I'm not yet done watching all of the Christy episodes, but it's already pretty clear where the shows version of feminism fails.
The best example is in A Man's Reach, the episode where Christy helps Rob Allen prepare for a test that could win him a scholarship to Fordham University. The subplot of the episode revolves around Zadey Spencer, the daughter of Fairlight Spencer and a fellow student in Christy's class.
Zadey is a foil for Rob Allen. While Rob has a tremendous talent for the written word, Zadey is gifted in math and science. Rob faces prejudice from a culture that sees high literature as unmanly and unproductive. Zadey must deal with a society that not only sees her talents as unfeminine but that also often fails to believe that she even has them.* Rob is on the cusp of adulthood; in the end he decides to stay in Cutter Gap because of the responsibilities he has to the family that depends on him. Zadey is just entering adolescence, which means she is suddenly misbehaving and acting selfishly in ways that she never even did as a young child. Rob story ends with him deciding who he is and the kind of person he wants to be. Zadey's story is all about how adolescence is a time of uncertainty of identity, and the confusion and possibilities that brings.
Zadey's subplot also revolves around Christy learning a lesson as well (of course). In this case, it's that becoming too focused on any one student makes it hard to see when others need her too. Zadey's is hurt at being left out of the older girls giggles and confidences. Which is made worse by Christy ignoring her need for validation and purpose in her schoolwork. This is resolved at the end with Christy apologizing to Zadey, admitting that she still has a lot to learn as well, and promising to help her study when it's her turn "to go to college."
The first part of Christy's apology to Zadey, where she does the actual apology and admits that she is still learning herself, is very sweet in the sappy way that makes me love the show. It's very nicely done in that "gosh I wish I always knew the perfect thing to say" way.
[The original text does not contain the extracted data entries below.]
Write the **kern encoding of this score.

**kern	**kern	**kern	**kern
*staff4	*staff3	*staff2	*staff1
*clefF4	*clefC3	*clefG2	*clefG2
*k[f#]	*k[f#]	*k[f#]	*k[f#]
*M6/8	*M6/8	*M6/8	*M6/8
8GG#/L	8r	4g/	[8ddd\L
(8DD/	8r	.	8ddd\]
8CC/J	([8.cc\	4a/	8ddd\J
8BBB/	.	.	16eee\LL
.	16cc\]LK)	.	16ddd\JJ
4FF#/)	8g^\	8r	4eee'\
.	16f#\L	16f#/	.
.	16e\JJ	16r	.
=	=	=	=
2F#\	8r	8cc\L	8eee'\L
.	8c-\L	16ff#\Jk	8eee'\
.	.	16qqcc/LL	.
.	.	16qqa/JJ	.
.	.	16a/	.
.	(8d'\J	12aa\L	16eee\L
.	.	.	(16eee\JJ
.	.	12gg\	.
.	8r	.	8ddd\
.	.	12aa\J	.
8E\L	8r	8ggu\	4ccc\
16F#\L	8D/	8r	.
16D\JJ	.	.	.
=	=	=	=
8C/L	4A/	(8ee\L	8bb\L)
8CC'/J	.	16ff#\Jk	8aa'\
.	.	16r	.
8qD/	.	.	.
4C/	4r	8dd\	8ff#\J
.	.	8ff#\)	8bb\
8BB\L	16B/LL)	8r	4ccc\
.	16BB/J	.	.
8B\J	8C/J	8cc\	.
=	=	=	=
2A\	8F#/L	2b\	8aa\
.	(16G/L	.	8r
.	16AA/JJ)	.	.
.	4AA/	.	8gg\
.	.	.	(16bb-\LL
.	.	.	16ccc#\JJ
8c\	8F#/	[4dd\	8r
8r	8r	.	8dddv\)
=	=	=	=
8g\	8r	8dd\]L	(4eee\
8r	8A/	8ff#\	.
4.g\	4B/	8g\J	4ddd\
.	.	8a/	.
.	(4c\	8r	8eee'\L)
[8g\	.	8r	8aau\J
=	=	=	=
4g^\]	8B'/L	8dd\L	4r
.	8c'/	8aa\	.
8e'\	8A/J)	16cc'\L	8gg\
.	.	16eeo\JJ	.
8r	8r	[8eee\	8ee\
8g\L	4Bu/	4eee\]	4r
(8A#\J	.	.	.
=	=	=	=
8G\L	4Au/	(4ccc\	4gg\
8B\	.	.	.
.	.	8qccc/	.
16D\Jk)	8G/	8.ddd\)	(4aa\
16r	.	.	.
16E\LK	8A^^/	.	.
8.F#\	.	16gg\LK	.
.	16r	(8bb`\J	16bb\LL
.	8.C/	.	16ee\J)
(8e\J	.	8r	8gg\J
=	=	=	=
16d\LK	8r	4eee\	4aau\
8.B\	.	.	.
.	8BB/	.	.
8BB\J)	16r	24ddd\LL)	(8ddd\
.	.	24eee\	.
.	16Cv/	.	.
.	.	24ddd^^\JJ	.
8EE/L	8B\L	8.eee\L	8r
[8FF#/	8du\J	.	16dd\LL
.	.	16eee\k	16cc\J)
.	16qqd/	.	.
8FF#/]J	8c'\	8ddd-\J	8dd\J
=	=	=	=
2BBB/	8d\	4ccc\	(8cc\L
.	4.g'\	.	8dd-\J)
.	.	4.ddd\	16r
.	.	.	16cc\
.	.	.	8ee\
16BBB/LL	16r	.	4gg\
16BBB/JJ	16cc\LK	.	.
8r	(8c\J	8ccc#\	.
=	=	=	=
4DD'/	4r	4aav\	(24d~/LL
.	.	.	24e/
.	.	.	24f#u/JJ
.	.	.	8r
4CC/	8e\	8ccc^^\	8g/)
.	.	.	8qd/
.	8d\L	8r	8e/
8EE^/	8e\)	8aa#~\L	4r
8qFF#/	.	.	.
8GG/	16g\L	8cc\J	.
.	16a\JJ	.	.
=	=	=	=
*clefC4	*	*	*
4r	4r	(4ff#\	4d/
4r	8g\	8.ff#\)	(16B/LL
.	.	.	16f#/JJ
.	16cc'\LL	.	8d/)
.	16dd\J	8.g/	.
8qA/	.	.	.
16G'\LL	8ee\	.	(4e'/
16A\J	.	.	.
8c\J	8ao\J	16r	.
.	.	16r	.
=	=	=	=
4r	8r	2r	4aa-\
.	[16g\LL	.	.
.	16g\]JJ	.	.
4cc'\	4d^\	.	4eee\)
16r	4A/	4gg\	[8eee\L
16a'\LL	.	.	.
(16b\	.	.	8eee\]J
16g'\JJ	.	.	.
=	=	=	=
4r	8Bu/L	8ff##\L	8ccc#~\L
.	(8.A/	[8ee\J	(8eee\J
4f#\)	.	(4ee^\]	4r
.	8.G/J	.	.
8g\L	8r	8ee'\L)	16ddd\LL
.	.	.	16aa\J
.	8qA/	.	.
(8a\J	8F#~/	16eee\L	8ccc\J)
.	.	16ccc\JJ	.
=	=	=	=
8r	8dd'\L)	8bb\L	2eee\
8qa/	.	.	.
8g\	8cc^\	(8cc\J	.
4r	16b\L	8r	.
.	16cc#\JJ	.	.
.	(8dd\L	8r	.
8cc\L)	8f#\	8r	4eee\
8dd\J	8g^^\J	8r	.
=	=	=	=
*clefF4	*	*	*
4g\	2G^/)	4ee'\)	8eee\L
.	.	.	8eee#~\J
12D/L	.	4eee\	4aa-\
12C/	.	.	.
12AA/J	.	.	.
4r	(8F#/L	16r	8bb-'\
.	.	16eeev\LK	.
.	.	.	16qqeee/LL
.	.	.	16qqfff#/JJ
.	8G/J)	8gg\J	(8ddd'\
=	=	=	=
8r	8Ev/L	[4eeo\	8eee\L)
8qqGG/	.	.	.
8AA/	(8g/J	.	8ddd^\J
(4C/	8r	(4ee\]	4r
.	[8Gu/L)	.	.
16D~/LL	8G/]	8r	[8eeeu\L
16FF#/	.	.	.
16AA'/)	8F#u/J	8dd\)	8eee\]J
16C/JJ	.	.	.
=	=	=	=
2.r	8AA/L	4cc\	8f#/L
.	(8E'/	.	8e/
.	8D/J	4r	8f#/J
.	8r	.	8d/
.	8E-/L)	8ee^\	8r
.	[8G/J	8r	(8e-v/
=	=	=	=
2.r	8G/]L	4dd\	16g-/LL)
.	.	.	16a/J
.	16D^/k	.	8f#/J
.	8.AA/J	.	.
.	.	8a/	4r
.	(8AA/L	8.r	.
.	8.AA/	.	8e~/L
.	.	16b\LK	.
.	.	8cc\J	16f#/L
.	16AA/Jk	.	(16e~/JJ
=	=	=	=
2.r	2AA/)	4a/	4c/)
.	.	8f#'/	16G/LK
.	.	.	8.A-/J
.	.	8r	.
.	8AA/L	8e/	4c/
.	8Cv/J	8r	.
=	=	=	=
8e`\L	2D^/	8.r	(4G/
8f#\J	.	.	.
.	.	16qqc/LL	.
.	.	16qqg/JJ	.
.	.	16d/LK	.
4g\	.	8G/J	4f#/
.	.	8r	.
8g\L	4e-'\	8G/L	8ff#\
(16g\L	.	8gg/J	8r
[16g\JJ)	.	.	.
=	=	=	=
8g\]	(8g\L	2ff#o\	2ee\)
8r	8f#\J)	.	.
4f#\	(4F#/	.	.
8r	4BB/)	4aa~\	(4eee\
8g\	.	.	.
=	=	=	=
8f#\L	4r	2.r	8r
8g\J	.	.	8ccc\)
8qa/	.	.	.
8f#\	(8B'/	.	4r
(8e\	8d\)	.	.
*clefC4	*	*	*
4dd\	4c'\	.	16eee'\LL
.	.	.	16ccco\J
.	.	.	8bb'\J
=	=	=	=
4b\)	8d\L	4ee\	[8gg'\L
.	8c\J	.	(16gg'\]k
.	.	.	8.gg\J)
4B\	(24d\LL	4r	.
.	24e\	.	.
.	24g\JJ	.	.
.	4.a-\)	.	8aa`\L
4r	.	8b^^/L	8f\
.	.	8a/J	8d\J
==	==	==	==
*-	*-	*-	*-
It's the last bit that turned the light bulb on for me as far as exactly why the show gets feminism wrong.
Because, of course, knowing what it's like to female and talented at math and science at the turn of this century, my first thought was "And who's going to offer her a scholarship to study math - in 1912?!?!"
It's not entirely impossible, but it's a lot less likely than Rob Allen's offer, and that was rather unrealistic itself. (Rob Allen entered a writing contest. He didn't win, but one of the judges was a professor at Fordham University and wrote offering him a scholarship - if he passed the test.) It's not like newspapers hold math contests, and science projects usually take a lot more capital than writing stories.
But there is no mention of that, or reassurances from Christy - who has just spent the past episode pressuring Rob Allen to go to college - that she will take the time to try to find a scholarship for Zadey Spencer, who, unlike Rob, is expressing interest in college long before an out of the blue offer to go.
Most of all though, lets not mention that the University that was so generous to Rob won't even admit women until Christy's great-granddaughters are ready to matriculate.
This is the false feminism that makes people think that feminism is no longer needed. The feminism lite that pretends that Christy promising Zadey Spencer an equal amount of time in tutoring her for college scholarships equals an equality of opportunity for Rob Allen and Zadey Spencer, even back in 1912.
*No one tells Zadey that she can't do math, but there are lots of comments about how girls aren't good at math. In Zadey's presence.
The way Zadey reacts to this felt very real to me, but I was frustrated with how the adults handle it. Fairlight has a great handle of how adolescence is affecting her daughter, but her response to Zadey's confusion about her gender identity and her frustration at sexism is to say (to Christy) that John (Zadey's oldest brother) being a boy isn't ever going to change. And while Fairlight and Christy can see that the age difference is part of why the older girls are leaving Zadey out of their talk of boys and the like, they fail to see or address how the girls use Zadey's lack of gender conformity (minor as it is, Zadey's never shown as a tomboy) to imply that her problem is not the age gap, but instead that she isn't "girl" enough.
Also, they left out the scene where the other kids ignore Zadey's right answer. And instead put in a scene where Zadey strives to get Christy's attention every time she knows the answer, which is always. Which, again, not very realistic. If Zadey actually did that regularly, she never would have been friends with the older girls in the first place; she would have been shunned long ago.
Zadey is much too old to want to always be the one that's called on in class. She's already at the age where her issue is that her peers don't respect her talents, not that she feels shunned by the teacher. Which Christy does make mention of at the end, but she suggests that the solution is that she calls on Zadey more in class in order to let her show off, which isn't really the problem that needs addressing or the solution that Zadey needs.